The National Association of Home Builders knows how to demolish things, and on Saturday it decided to take on a new project — the House Republican tax bill.
That's because one day before, House Ways and Means Committee Chairman Kevin Brady (R-Tex.) informed NAHB that he would not be including a homeownership tax credit as part of the new tax legislation, which will be released on Wednesday.
NAHB's chief executive, Jerry Howard, had spent months working on this new tax provision with Brady's aides, but House leaders wouldn't allow its inclusion, Howard was told. The next day, Howard and other NAHB officials gathered on a conference call and debated what to do. They agreed unanimously — kill the bill.
"We have members in every district," Howard said. "We are not a partisan organization. We will work to defeat it with our grass roots."
White House officials and Republican leaders have been keeping details of the tax cut plan secret for months, worried about the cascade of lobbying efforts that will try to bend and shape the legislation once it is introduced. However, there are a number of powerful interest groups that Republican lawmakers have worked to court in an effort to blunt any opposition.
The home builders are seen as among the most influential Washington corporate forces, not only because they have members everywhere but are often big fundraisers for politicians and have a close connection to the economy, development, hiring and economic growth.
They are incensed about proposed changes to tax law that, they believe, would eliminate the need for almost all Americans to itemize their tax deductions, an adjustment they think would nullify the need for middle-class Americans to deduct their mortgage interest from their taxes.
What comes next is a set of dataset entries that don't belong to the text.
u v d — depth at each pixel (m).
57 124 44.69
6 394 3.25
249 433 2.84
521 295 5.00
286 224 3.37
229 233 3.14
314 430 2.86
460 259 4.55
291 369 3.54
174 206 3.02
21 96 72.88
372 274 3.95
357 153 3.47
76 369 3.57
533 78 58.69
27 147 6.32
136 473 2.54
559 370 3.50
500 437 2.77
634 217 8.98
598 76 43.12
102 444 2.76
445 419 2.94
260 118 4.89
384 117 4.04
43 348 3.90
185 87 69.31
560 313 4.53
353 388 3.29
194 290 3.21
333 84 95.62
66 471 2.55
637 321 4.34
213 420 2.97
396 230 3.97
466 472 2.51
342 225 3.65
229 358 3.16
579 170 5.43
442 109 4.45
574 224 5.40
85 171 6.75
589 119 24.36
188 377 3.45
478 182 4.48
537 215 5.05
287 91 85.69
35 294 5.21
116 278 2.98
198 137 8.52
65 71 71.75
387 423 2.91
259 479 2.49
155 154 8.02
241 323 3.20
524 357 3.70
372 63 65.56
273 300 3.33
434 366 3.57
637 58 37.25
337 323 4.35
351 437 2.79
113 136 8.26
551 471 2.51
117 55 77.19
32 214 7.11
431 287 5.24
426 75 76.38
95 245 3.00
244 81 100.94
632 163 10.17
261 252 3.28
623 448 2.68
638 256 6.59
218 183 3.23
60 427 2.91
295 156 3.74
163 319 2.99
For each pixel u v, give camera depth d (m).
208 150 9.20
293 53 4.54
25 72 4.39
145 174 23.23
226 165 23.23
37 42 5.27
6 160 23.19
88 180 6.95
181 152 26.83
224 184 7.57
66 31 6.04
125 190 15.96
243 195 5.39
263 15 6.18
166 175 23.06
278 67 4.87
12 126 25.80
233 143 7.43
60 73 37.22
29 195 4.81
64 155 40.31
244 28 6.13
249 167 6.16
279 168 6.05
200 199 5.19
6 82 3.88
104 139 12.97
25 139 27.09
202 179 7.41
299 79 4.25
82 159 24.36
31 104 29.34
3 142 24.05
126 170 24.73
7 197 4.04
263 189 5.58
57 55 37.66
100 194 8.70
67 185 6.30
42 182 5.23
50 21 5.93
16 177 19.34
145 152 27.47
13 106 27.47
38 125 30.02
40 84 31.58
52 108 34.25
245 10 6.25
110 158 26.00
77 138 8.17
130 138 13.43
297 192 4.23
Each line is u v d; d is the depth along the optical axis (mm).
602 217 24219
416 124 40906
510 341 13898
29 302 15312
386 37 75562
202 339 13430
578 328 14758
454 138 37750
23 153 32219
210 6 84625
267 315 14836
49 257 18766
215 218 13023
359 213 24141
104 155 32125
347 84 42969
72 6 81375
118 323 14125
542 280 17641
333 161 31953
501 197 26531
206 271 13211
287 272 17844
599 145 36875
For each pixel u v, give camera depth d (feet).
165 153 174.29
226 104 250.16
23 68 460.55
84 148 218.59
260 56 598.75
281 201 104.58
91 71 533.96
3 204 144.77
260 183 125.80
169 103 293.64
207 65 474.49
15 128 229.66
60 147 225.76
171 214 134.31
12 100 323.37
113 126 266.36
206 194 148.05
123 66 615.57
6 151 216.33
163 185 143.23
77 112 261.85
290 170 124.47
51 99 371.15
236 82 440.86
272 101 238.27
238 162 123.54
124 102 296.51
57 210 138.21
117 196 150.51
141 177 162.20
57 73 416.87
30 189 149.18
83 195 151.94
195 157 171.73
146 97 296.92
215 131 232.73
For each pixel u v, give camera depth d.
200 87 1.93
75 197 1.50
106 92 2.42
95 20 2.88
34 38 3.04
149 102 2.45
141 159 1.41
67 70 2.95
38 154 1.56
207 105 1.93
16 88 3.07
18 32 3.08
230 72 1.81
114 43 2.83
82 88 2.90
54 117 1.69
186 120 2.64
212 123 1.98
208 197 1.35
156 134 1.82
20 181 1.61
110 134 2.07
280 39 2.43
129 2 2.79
They are also incensed that the bill would strip away the ability of Americans to deduct their state and local property taxes from their federal taxable income. Both these changes, NAHB argues, would raise the cost of buying and owning a home.
The home builders had worked with Brady to create a homeownership tax credit that would give people a 12 percent credit on the amount of mortgage interest and property taxes paid, capped at a certain level and phased out for upper-income Americans.
After working to design the tax credit, Brady told Howard on Friday that the changes would not be included.
Howard's group believes that the tax bill could have destabilizing effects for the economy, and they are pointing to the impact of the 1986 tax overhaul for precedent. They argue that this law, which the Trump administration often cites as a model for its current effort, led to the savings and loan crisis because it changed the tax benefits for real estate investment. When people started to dump their real estate holdings, real estate prices fell sharply, particularly in Texas and Oklahoma, fueling a collapse of banks and savings and loans.
There were numerous causes of the savings and loan crisis, but the home builders aren't the only ones that think the 1986 tax law is a precipitating factor. During congressional testimony in 1991, then-real estate developer Donald Trump made the same argument. He called the 1986 tax law an "absolute catastrophe."
"It has taken all incentive away from investing in real estate, and real estate really means so many jobs," Trump told the House Budget Committee, saying the country had entered an economic "depression." "Incentive has to be put back into the construction of things that are needed, such as housing of all kinds."
Opposition from home builders could prove hard to overcome, but a key question will be whether other business groups decide to join in to fight the bill. The National Association of Realtors has already expressed opposition. A number of business groups have praised the GOP's push to lower the corporate tax rate from 35 percent to 20 percent, but they are warily eyeing Brady's call to eliminate certain tax breaks.